We’ve seen a trend for agencies to move towards becoming content marketing agencies with a broader view of digital marketing, rather than specifically focusing on SEO. Do you think your focus on SEO is slightly out-dated?

We probably have around 15 of our 80 customers doing SEO, then we have a large majority doing paid search, Google Shopping, remarketing, or display.

We then have a PR model that we use in conjunction with another company for more integrated projects, so I completely agree with you.

I think SEO as we know it is slowing down or certainly changing.

With the constant algorithm updates from Google you have to have a full solution to the way you go to market.

That might be keeping your website and social up to date and running it with a remarketing and Google Adwords campaign. 

I think that approach is more sound than any other.

One of our followers asked how you would evaluate a site hit by the Penguin update. But I’m assuming if you’re not the expert that’s not a question you’d be able to answer?

Well look, Penguin as an update was based around the link-building algorithm and analysis would be purely based on scanning the site comprehensively for negative links and making sure to disavow those you don’t want.

But like you said, I’ve got a team of people with years of experience and the tools to do this.

My knowledge is somewhat better than most people you meet in the street, but in terms of analysing the impact of Penguin or Panda, I know enough to hold a conversation but it wouldn’t be up to me to go in and implement it.

What is your opinion on link building and whether recent updates have made it a less valuable tactic?

I’m seeing a number of things from the bigger campaigns I’m running.

Link building used to be the most effective way to gain search rankings, then content became the king, and now what I’m seeing is that some of the bigger companies we work with will come to us and only want nine new links but they’ll tell us exactly where they want them from.

I think link building is extremely important if you get the right links. It’s best to focus on quality over quantity and combine it with content that’s relevant for those links as well.

There’s been a lot of interest around your brand name. Did you check that the domain name was available before you chose the name Climb Online?

There are a lot of things about the Apprentice that people don’t know.

I submitted 100 potential company names before I went into the show, but when you’re on the Apprentice you’re not allowed a laptop or access to the internet.

So I had submitted the name Climb Online and the team came back to me and told me it was available, so we went with that.

I think about 8m people watched the final episode and the name they heard uttered for 60 minutes was Climb Online, so as a branding exercise I think it would’ve been negative to change the name of the company.

Also we already owned the trademarks for ‘Climb’ and ‘Online’ in regards to climbing search rankings.

SEOs can be quite vocal about their industry.

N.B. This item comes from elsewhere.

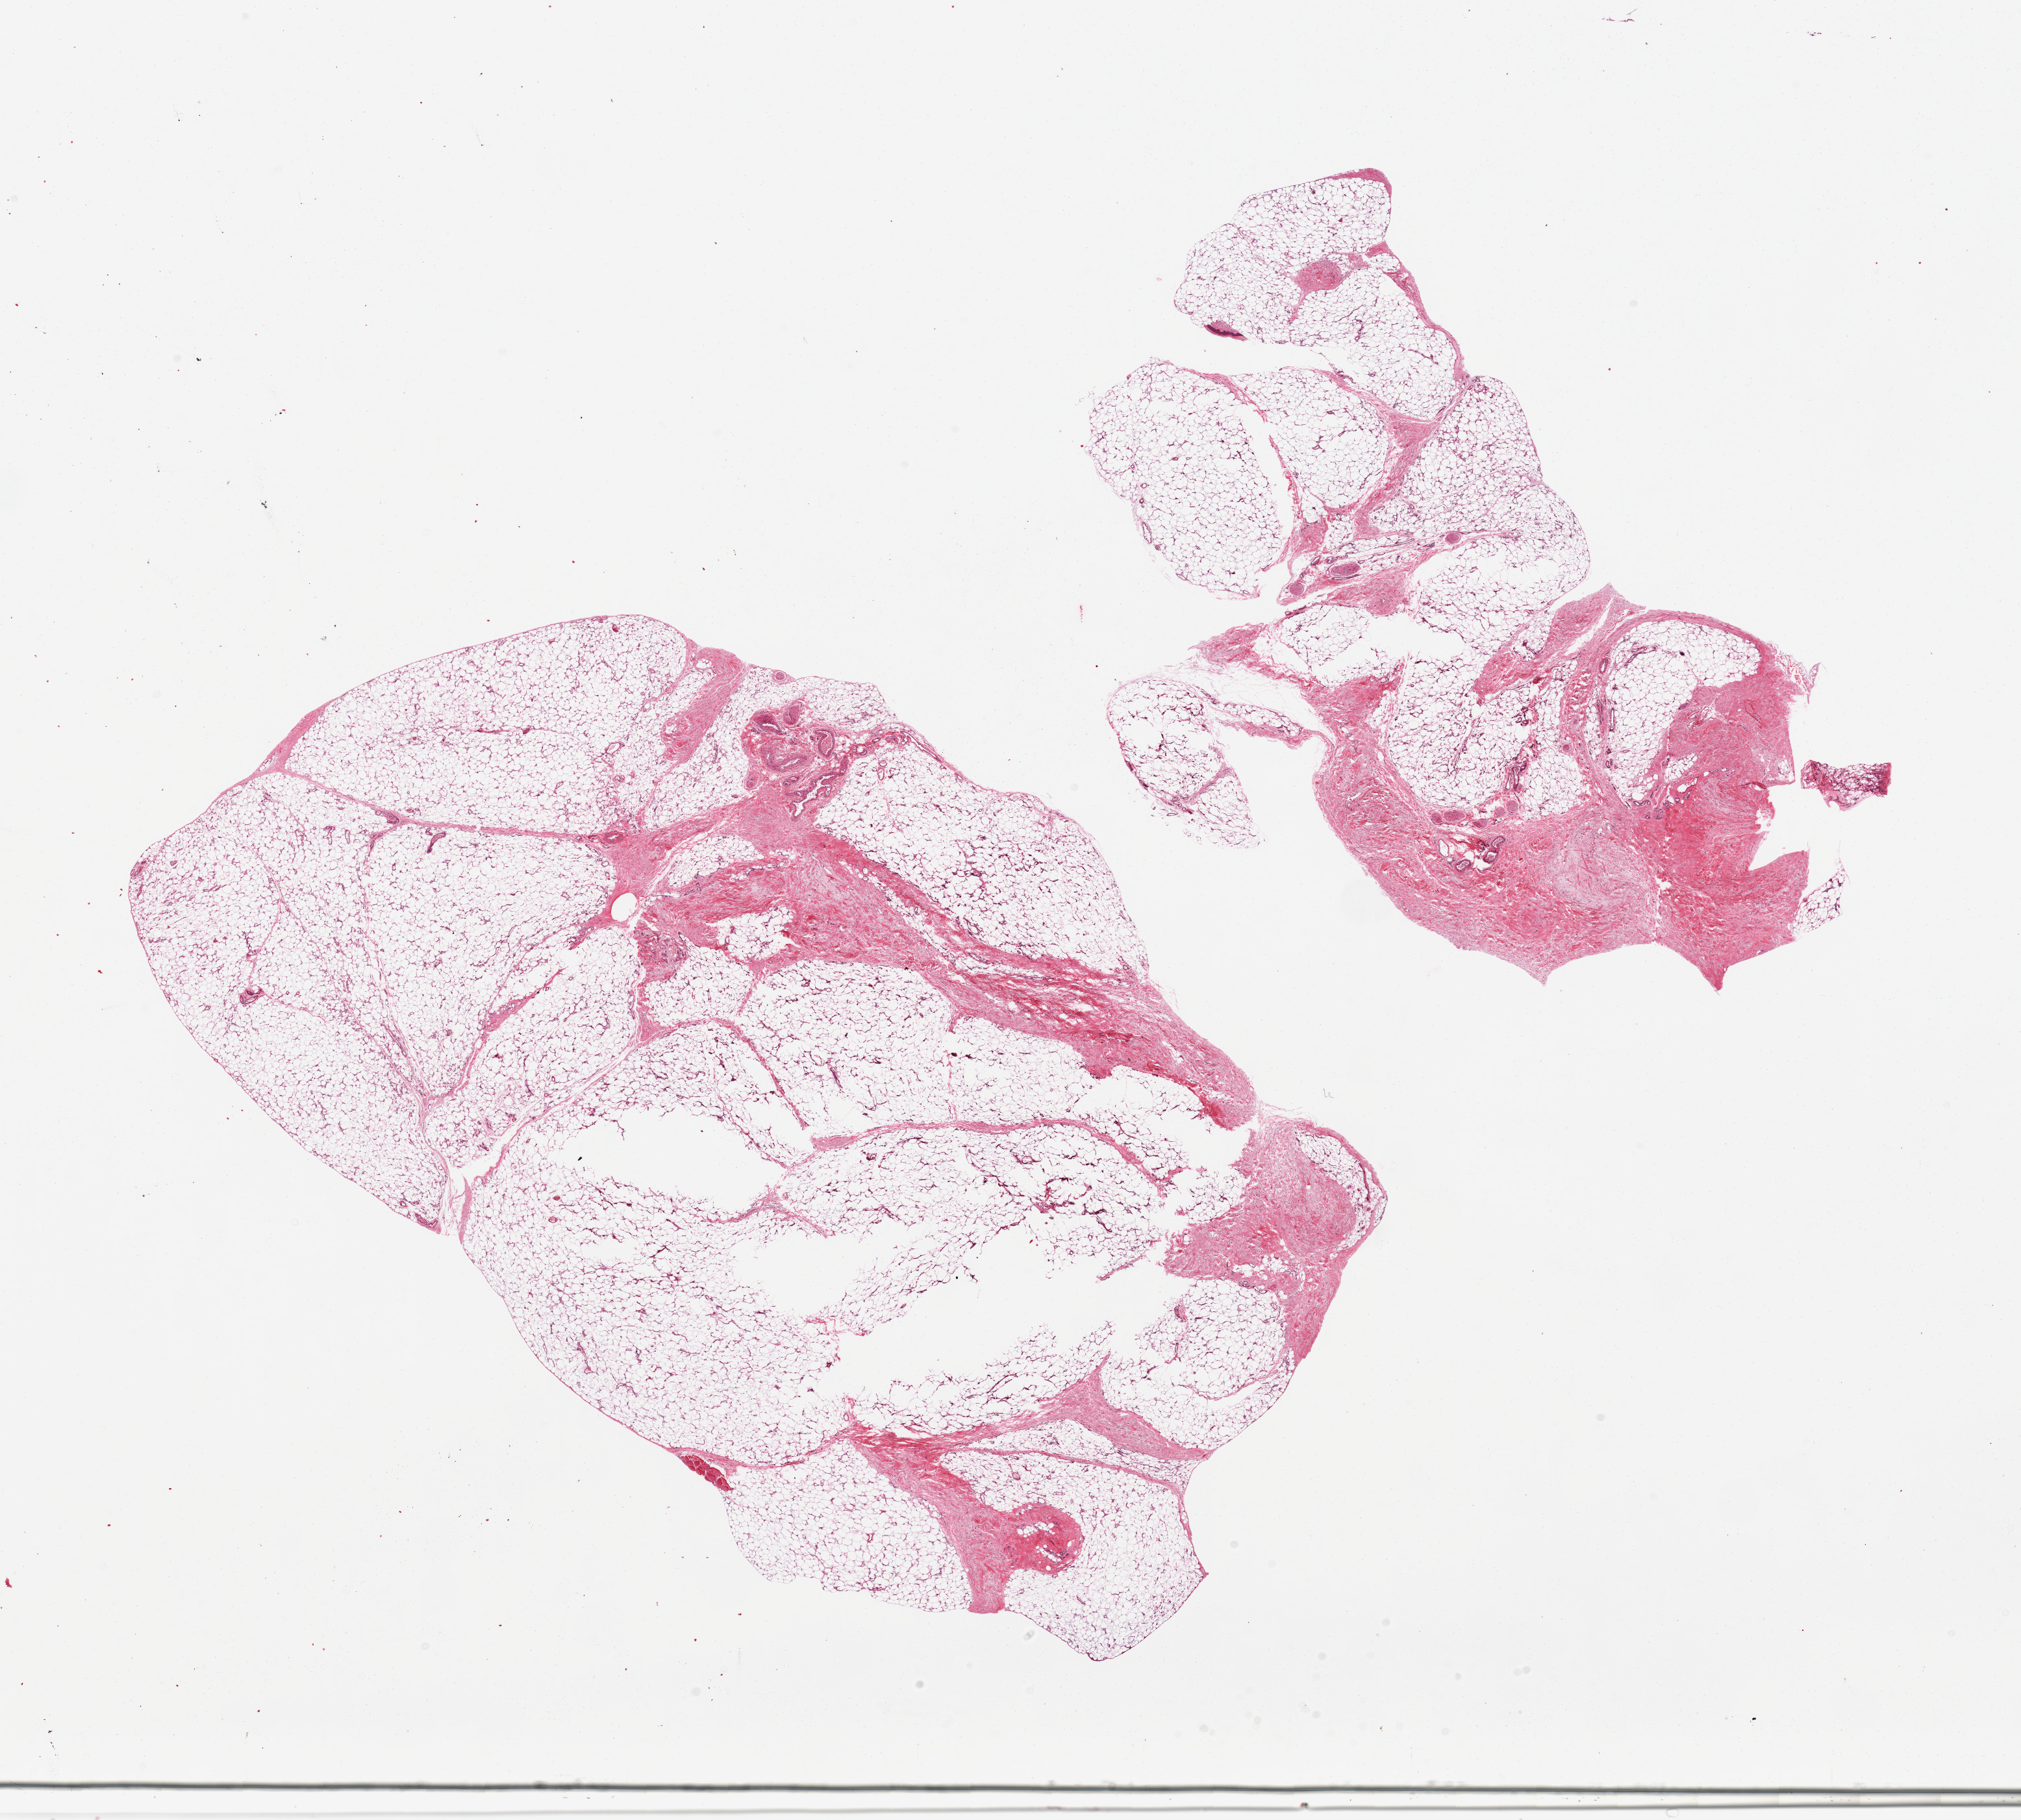
Digitized haematoxylin and eosin-stained section, brightfield, shown as a low-resolution overview of the whole scanned area (about 24.6 x 22.2 mm, acquisition: 20x scan); PAXgene-fixed paraffin-embedded (PFPE) section; sampled site (target tissue): adipose tissue; tissue donor sample. Donor sex: female.
Review note (as recorded): 2 pieces, ~20% fascia/fibrous tissue.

Have you been surprised by their reaction to you?

The thing is that SEO is only one part of our business and it wasn’t even part of my original business plan. It’s something we skimmed over on the show and has become a huge talking point ever since.

We also focus on other industries like web development, PPC or display but they don’t seem to get involved with the hype as much.

We do have SEO campaigns though and yes the industry has been quite vocal about us, but I am proud to be part of the industry and I want to help the businesses in it as well as the industry itself.